**Action item**. Every line from the line containing "ore new school year" to the end of the data must appear in the answer exactly as it appears there, and nothing else.

:: Available data

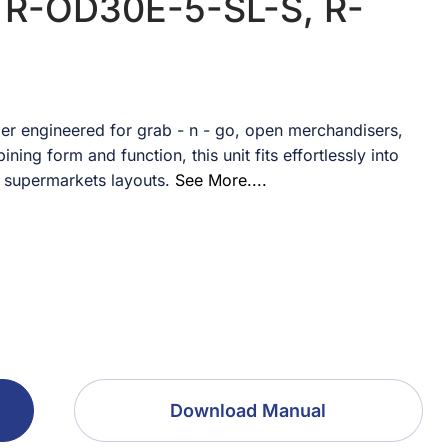
 R-OD30E-5-SL-S, R-
er engineered for grab - n - go, open merchandisers,
ing form and function, this unit fits effortlessly into
 supermarkets layouts.
See More....
Download Manual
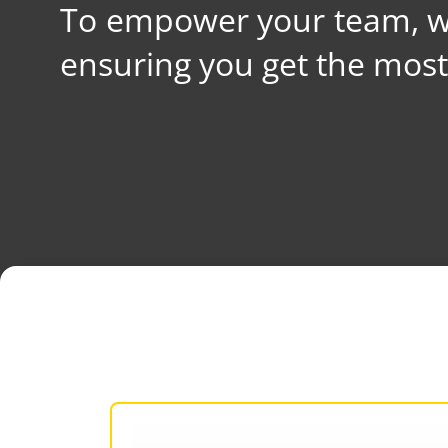
To empower your team, we
ensuring you get the mos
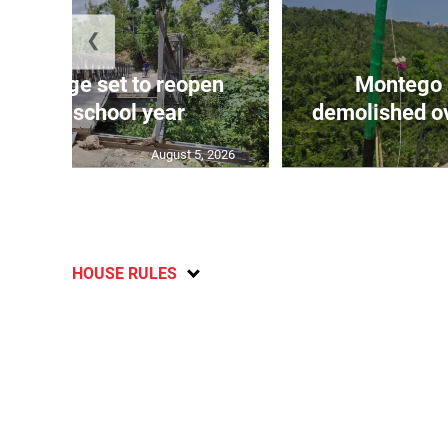
❮
er Bridge set to reopen
Montego 
ore new school year
demolished ov
August 5, 2026
HOUSE RULES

::::

**Result of this task**.
ore new school year
demolished ov
August 5, 2026
HOUSE RULES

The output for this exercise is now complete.